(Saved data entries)
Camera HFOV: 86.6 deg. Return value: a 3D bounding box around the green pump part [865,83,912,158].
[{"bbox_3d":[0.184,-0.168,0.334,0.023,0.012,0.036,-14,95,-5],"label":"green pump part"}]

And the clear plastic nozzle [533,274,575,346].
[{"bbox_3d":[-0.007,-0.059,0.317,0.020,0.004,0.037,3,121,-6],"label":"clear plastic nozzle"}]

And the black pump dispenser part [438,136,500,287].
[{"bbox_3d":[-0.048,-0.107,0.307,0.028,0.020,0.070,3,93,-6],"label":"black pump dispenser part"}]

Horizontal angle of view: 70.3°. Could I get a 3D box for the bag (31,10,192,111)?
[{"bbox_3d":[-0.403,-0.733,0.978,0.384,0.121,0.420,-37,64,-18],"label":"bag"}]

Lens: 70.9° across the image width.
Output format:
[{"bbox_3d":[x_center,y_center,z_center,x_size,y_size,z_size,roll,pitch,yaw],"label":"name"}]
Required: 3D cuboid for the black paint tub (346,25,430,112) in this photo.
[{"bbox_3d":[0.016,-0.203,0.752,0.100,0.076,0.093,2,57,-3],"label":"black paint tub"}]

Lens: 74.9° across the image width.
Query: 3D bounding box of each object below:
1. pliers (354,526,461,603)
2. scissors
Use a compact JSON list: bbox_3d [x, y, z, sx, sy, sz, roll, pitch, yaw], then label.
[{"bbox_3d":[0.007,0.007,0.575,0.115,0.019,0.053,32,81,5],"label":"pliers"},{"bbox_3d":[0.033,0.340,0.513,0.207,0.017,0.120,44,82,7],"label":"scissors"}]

**About this task**
The line with "Lens: 70.9° across the image width.", the last line of the data above, and every line between them should be duplicated exactly, with nothing else.

**Exercise result**
Lens: 70.9° across the image width.
Output format:
[{"bbox_3d":[x_center,y_center,z_center,x_size,y_size,z_size,roll,pitch,yaw],"label":"name"}]
Required: 3D cuboid for the black paint tub (346,25,430,112) in this photo.
[{"bbox_3d":[0.016,-0.203,0.752,0.100,0.076,0.093,2,57,-3],"label":"black paint tub"}]

Lens: 74.9° across the image width.
Query: 3D bounding box of each object below:
1. pliers (354,526,461,603)
2. scissors
Use a compact JSON list: bbox_3d [x, y, z, sx, sy, sz, roll, pitch, yaw], then label.
[{"bbox_3d":[0.007,0.007,0.575,0.115,0.019,0.053,32,81,5],"label":"pliers"},{"bbox_3d":[0.033,0.340,0.513,0.207,0.017,0.120,44,82,7],"label":"scissors"}]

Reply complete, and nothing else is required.